Man has long looked up at the stars and wondered: What would it feel like to die up there? Now you have the opportunity to be suffocated by the awesome vacuum of space, just like your ancestors dreamed. Those Apollo 13 guys got close but chickened out at the last minute. You’re going to finish the job.
I want to help you die in space for one very specific reason: progress. The journey into space begins with a single step—you dying in a fiery blaze. Nobody knows where all these explosions will lead, but I’ve got a pretty good guess.

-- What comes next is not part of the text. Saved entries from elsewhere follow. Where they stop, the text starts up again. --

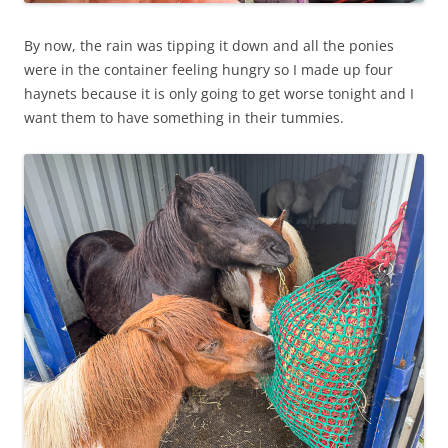
By now, the rain was tipping it down and all the ponies
were in the container feeling hungry so I made up four
haynets because it is only going to get worse tonight and I
want them to have something in their tummies.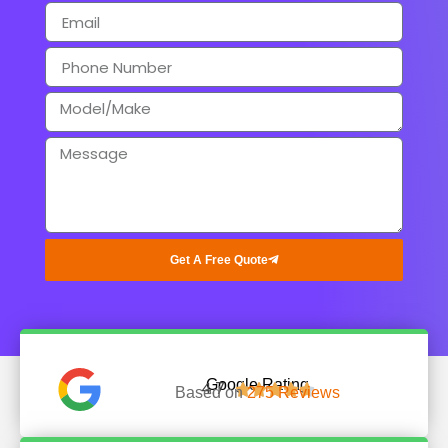
Get A Free Quote
Google Rating
4.7





Based on
275 Reviews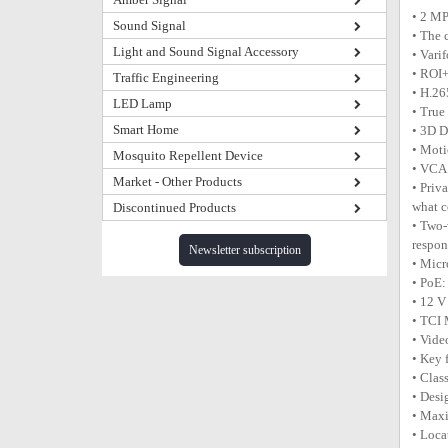
• 2 MP
Sound Signal
• The 
Light and Sound Signal Accessory
• Vari
• ROI+
Traffic Engineering
• H.26
LED Lamp
• True
Smart Home
• 3D D
• Moti
Mosquito Repellent Device
• VCA 
Market - Other Products
• Priv
what c
Discontinued Products
• Two-
respon
Newsletter subscription
• Micr
• PoE:
• 12 V
• TCI
• Vide
• Key 
• Clas
• Desi
• Max
• Loca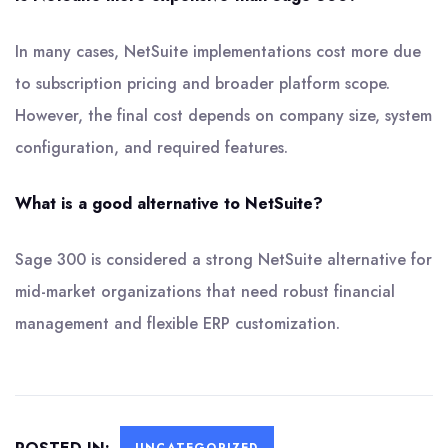
In many cases, NetSuite implementations cost more due
to subscription pricing and broader platform scope.
However, the final cost depends on company size, system
configuration, and required features.
What is a good alternative to NetSuite?
Sage 300 is considered a strong NetSuite alternative for
mid-market organizations that need robust financial
management and flexible ERP customization.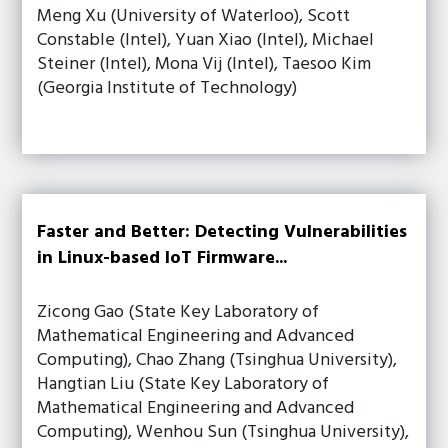
Meng Xu (University of Waterloo), Scott
Constable (Intel), Yuan Xiao (Intel), Michael
Steiner (Intel), Mona Vij (Intel), Taesoo Kim
(Georgia Institute of Technology)
Faster and Better: Detecting Vulnerabilities
in Linux-based IoT Firmware...
Zicong Gao (State Key Laboratory of
Mathematical Engineering and Advanced
Computing), Chao Zhang (Tsinghua University),
Hangtian Liu (State Key Laboratory of
Mathematical Engineering and Advanced
Computing), Wenhou Sun (Tsinghua University),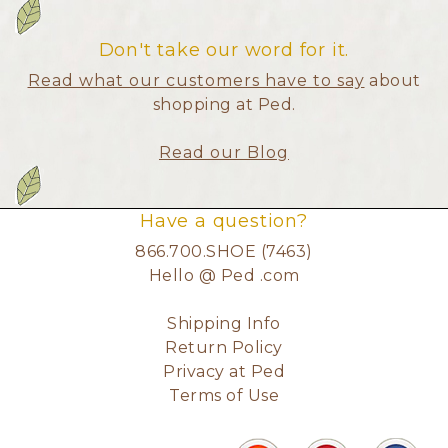
Don't take our word for it.
Read what our customers have to say
about
shopping at Ped.
Read our Blog
Have a question?
866.700.SHOE (7463)
Hello @ Ped .com
Shipping Info
Return Policy
Privacy at Ped
Terms of Use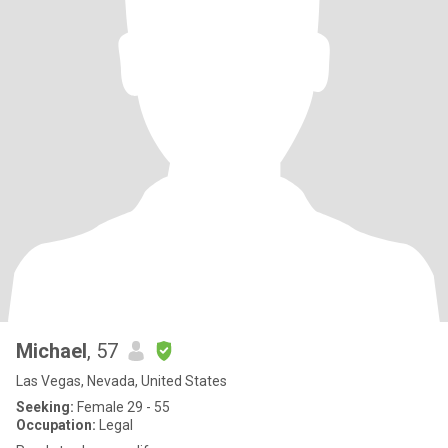
Michael
, 57
Las Vegas, Nevada, United States
Seeking:
Female 29 - 55
Occupation:
Legal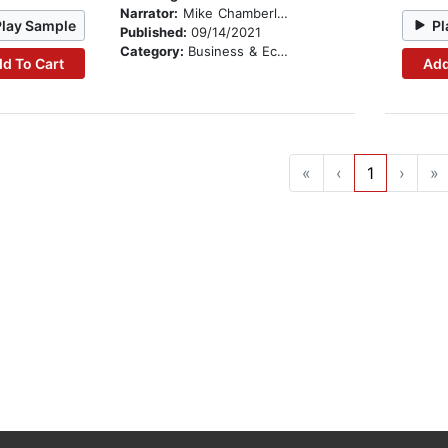
Narrator:
Mike Chamberlain
Play Sample
Pl
Published:
09/14/2021
Category:
Business & Economics
d To Cart
Add
«
‹
1
›
»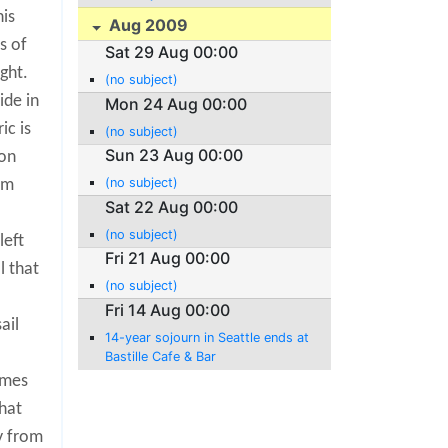
his
Aug 2009
s of
Sat 29 Aug 00:00
ght.
(no subject)
ide in
Mon 24 Aug 00:00
ic is
(no subject)
Sun 23 Aug 00:00
ion
(no subject)
am
Sat 22 Aug 00:00
(no subject)
left
Fri 21 Aug 00:00
l that
(no subject)
Fri 14 Aug 00:00
ail
14-year sojourn in Seattle ends at
Bastille Cafe & Bar
omes
hat
y from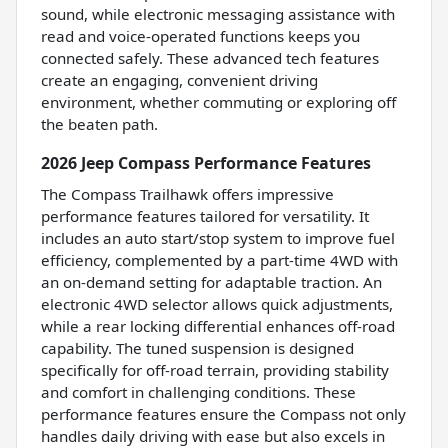
sound, while electronic messaging assistance with
read and voice-operated functions keeps you
connected safely. These advanced tech features
create an engaging, convenient driving
environment, whether commuting or exploring off
the beaten path.
2026 Jeep Compass Performance Features
The Compass Trailhawk offers impressive
performance features tailored for versatility. It
includes an auto start/stop system to improve fuel
efficiency, complemented by a part-time 4WD with
an on-demand setting for adaptable traction. An
electronic 4WD selector allows quick adjustments,
while a rear locking differential enhances off-road
capability. The tuned suspension is designed
specifically for off-road terrain, providing stability
and comfort in challenging conditions. These
performance features ensure the Compass not only
handles daily driving with ease but also excels in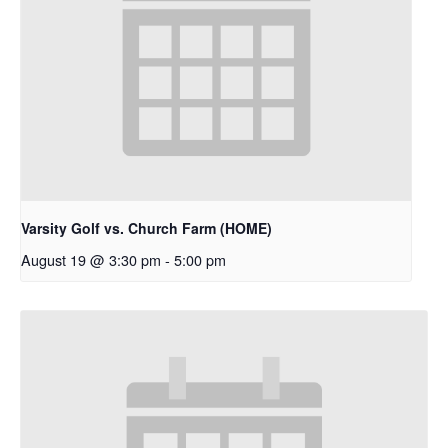
Varsity Golf vs. Church Farm (HOME)
August 19 @ 3:30 pm
-
5:00 pm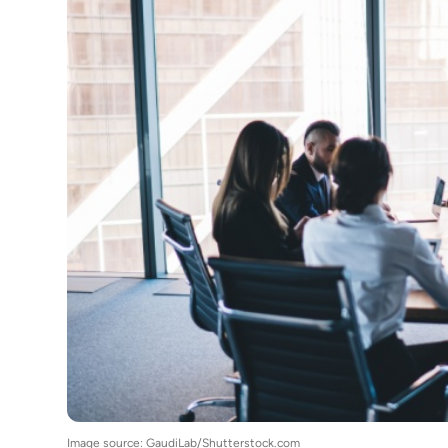
Image source: GaudiLab/Shutterstock.com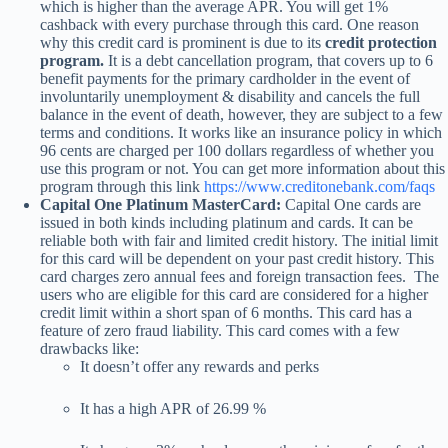
which is higher than the average APR. You will get 1%
cashback with every purchase through this card. One reason
why this credit card is prominent is due to its
credit protection
program.
It is a debt cancellation program, that covers up to 6
benefit payments for the primary cardholder in the event of
involuntarily unemployment & disability and cancels the full
balance in the event of death, however, they are subject to a few
terms and conditions. It works like an insurance policy in which
96 cents are charged per 100 dollars regardless of whether you
use this program or not. You can get more information about this
program through this link
https://www.creditonebank.com/faqs
Capital One Platinum MasterCard:
Capital One cards are
issued in both kinds including platinum and cards. It can be
reliable both with fair and limited credit history. The initial limit
for this card will be dependent on your past credit history. This
card charges zero annual fees and foreign transaction fees. The
users who are eligible for this card are considered for a higher
credit limit within a short span of 6 months. This card has a
feature of zero fraud liability. This card comes with a few
drawbacks like:
It doesn’t offer any rewards and perks
It has a high APR of 26.99 %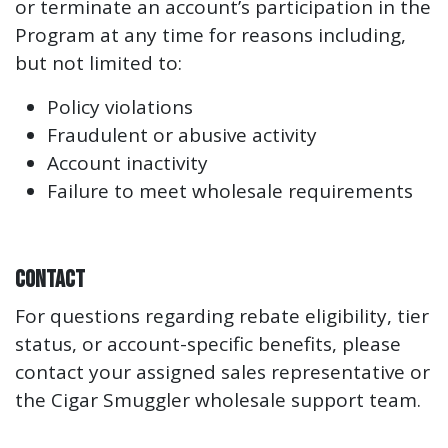
or terminate an account’s participation in the
Program at any time for reasons including,
but not limited to:
Policy violations
Fraudulent or abusive activity
Account inactivity
Failure to meet wholesale requirements
Contact
For questions regarding rebate eligibility, tier
status, or account-specific benefits, please
contact your assigned sales representative or
the Cigar Smuggler wholesale support team.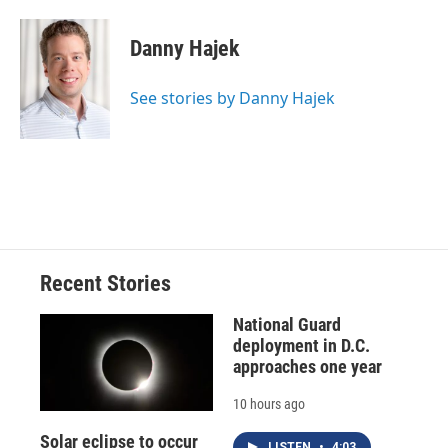
a
l
h
l
i
m
c
u
r
i
n
a
e
e
e
p
k
i
Danny Hajek
b
s
a
b
e
l
o
k
d
o
d
o
y
s
a
I
See stories by Danny Hajek
k
r
n
d
Recent Stories
National Guard
deployment in D.C.
approaches one year
10 hours ago
Solar eclipse to occur
LISTEN
•
4:03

It starts with M, ends with ars, and is where my super-evolved grandchildren will play low-gravity touch football.
Together, we will be heroes. You will be like Buzz Aldrin if Buzz Aldrin had been hit by a bus; I’ll be like Moses if Moses married supermodels. Our fathers will finally be proud of us, and our mothers will finally feel validated, as they’re the ones who knew we were destined for greatness all along. Won’t you please sign up?
Let’s talk details. You probably have some questions about how exactly SpaceX plans to send you into the cosmos in your own billion-dollar metal funeral pyre. I’ve got some answers.
Who is eligible to participate?
Anyone able to handle all the respect and romantic attention they’ll get by signing up.
What is the application process?
Submit a résumé, headshot, and a signed promise that you won’t back out at the last minute like all the others. I’ll get back to you almost immediately — I’m refreshing my email as we speak.
How does it work?
SpaceX has an accelerated training program that teaches you how to say goodbye to your loved ones and hello to infinity. We give you a cool spacesuit that is mostly for show but also partly to cut down on splattering. Your life on the spacecraft will be live-streamed on YouTube, and your death will likely spawn a catchy and hilarious auto-tune remix. At SpaceX, we’re all about people.
Will I be working as part of a team?
Yes. Teamwork will help you die even better. You will die so good, and it’ll be because you weren’t just a team; you were a family.
Why do this through SpaceX instead of NASA?
Two reasons: 1) NASA takes too long, and 2) I don’t own them. Do you think NASA would name a Mars settlement “Muskville?” Seriously asking. If anyone has contacts at NASA, ask them to respond to my emails.
Elon, do you want to go first to test it out?
What about my family?
They will be given priority if they also want to apply to the Die in Space Program. They will also be given a lifetime supply of Tesla keychains.
Do I have to sign a waiver?
Did Leif Erikson have to sign a waiver? Intrepid explorers only sign one thing: autographs.
Is this illegal?
There’s only one rule in space: have fun. I would never break this foundational tenet of space law. Because we will have so much fun, this could not be more legal.
Am I guaranteed to die?
We’re all guaranteed to die someday. But yes, you are guaranteed to die within months.
I hope you’ll consider coming on this adventure with me. Well, not with me, but I’ll be there, standing a safe distance away. Once you are in space, I will cut off contact so I don’t get too attached.
This is SpaceX, and these are our dreams. The future is then, we are now, and you are wonderfully mortal.